**Document:**
Embedding weights tied to projection out logits

Hi,

Is there a concise way to implement embedding weights tied to projection out logits in TensorFlow?

In Flax, we are able to do this:

class Parallel_Transformer(nn.Module): 
  dim: int 
  num_tokens: int
  depth: int 
  dim_head: int = 64 
  heads: int = 8 
  ff_mult: int = 4
  
  @nn.compact
  def __call__(self, x):
    embed = nn.Embed(self.num_tokens, self.dim, embedding_init = nn.initializers.normal(stddev=0.02))
    x = embed(x)
    x = Transformer(dim=self.dim, depth=self.depth, heads=self.heads, dim_head=self.dim_head, ff_mult=self.ff_mult)(x)
    x = nn.LayerNorm(epsilon = 1e-5, use_bias = False)(x)
    out = embed.attend(x)
    return out

In PyTorch, we are able to do the same with:

def Parallel_Transformer(*, dim, num_tokens, depth, dim_head=64, heads=8, ff_mult=4):

    net = nn.Sequential(
        nn.Embedding(num_tokens, dim),
        *[
            Residual(ParallelTransformerBlock(dim=dim, dim_head=dim_head, heads=heads, ff_mult=ff_mult))
            for _ in range(depth)
        ],
        LayerNorm(dim),
        nn.Linear(dim, num_tokens, bias=False)
    )

**Records for the exercise:**
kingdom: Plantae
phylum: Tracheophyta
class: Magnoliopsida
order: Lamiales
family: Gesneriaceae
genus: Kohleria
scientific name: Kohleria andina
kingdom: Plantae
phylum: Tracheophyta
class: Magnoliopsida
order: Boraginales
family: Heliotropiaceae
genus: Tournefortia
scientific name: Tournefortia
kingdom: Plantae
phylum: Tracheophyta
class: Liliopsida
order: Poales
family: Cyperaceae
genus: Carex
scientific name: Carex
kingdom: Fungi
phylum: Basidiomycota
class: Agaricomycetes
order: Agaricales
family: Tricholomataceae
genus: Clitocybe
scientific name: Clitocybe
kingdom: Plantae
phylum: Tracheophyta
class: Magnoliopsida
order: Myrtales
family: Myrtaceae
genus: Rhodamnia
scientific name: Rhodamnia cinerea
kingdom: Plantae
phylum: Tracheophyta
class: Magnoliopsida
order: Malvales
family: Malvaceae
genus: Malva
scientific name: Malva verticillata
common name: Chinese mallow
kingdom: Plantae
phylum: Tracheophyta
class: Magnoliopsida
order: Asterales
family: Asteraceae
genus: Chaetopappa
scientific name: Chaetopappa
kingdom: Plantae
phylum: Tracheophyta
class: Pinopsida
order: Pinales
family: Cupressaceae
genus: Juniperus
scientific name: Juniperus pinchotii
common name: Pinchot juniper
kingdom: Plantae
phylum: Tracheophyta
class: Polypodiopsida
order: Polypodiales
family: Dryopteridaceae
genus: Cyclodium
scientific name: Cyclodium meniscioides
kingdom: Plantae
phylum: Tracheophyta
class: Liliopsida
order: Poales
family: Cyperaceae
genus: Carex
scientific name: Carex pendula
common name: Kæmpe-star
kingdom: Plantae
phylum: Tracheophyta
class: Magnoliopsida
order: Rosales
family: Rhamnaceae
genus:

**Problems to solve:**
A - Reproduce every one of the taxonomy rows above, line for line, with no changes.
B - Proceed with the forum post on tying embedding weights to the output logits, picking up right after its final line.

**Replies:**
A -
kingdom: Plantae
phylum: Tracheophyta
class: Magnoliopsida
order: Lamiales
family: Gesneriaceae
genus: Kohleria
scientific name: Kohleria andina
kingdom: Plantae
phylum: Tracheophyta
class: Magnoliopsida
order: Boraginales
family: Heliotropiaceae
genus: Tournefortia
scientific name: Tournefortia
kingdom: Plantae
phylum: Tracheophyta
class: Liliopsida
order: Poales
family: Cyperaceae
genus: Carex
scientific name: Carex
kingdom: Fungi
phylum: Basidiomycota
class: Agaricomycetes
order: Agaricales
family: Tricholomataceae
genus: Clitocybe
scientific name: Clitocybe
kingdom: Plantae
phylum: Tracheophyta
class: Magnoliopsida
order: Myrtales
family: Myrtaceae
genus: Rhodamnia
scientific name: Rhodamnia cinerea
kingdom: Plantae
phylum: Tracheophyta
class: Magnoliopsida
order: Malvales
family: Malvaceae
genus: Malva
scientific name: Malva verticillata
common name: Chinese mallow
kingdom: Plantae
phylum: Tracheophyta
class: Magnoliopsida
order: Asterales
family: Asteraceae
genus: Chaetopappa
scientific name: Chaetopappa
kingdom: Plantae
phylum: Tracheophyta
class: Pinopsida
order: Pinales
family: Cupressaceae
genus: Juniperus
scientific name: Juniperus pinchotii
common name: Pinchot juniper
kingdom: Plantae
phylum: Tracheophyta
class: Polypodiopsida
order: Polypodiales
family: Dryopteridaceae
genus: Cyclodium
scientific name: Cyclodium meniscioides
kingdom: Plantae
phylum: Tracheophyta
class: Liliopsida
order: Poales
family: Cyperaceae
genus: Carex
scientific name: Carex pendula
common name: Kæmpe-star
kingdom: Plantae
phylum: Tracheophyta
class: Magnoliopsida
order: Rosales
family: Rhamnaceae
genus:

B -
    
    net[-1].weight = net[0].weight

    nn.init.normal_(net[0].weight, std=0.02)
    return net

I am currently working on a TensorFlow implementation here:

class Parallel_Transformer(tf.keras.Model):
    def __init__(self, dim, num_tokens, depth, dim_head=64, heads=8, ff_mult=4): 
        super(PaLM, self).__init__()
        
        self.dim = dim
        self.num_tokens = num_tokens
        self.depth = depth
        self.dim_head = dim_head
        self.heads = heads
        self.ff_mult = ff_mult

        self.embedding = tf.keras.layers.Embedding(num_tokens, dim, embeddings_initializer='uniform')

        self.norm = tf.keras.layers.LayerNormalization()

        self.to_out = tf.keras.layers.Dense(num_tokens, use_bias = False)

    def call(self, x):
        embed = self.embedding(x)
        x = ParallelTransformer(self.dim, self.depth, self.heads, self.dim_head, self.ff_mult)(embed)
        x = self.norm(x)
        out = self.to_out(x)
        return out

I am unsure how to properly do the above in TensorFlow.

Any advice would be greatly appreciated.

Thank you,

Enrico

Hi @Enrico_Shippole,

Sorry for the delay in response.
I suggest you to use add_weight and matrix multiplication to avoid redundant layers and ensure that both layers (embedding and output logits) share the same weight matrix, similar to the PyTorch approach. Instead of relying on kernel_initializer for Dense layers in TF, I believe this the efficient approach.I’ve added a sample code gist for your reference.

Thank You.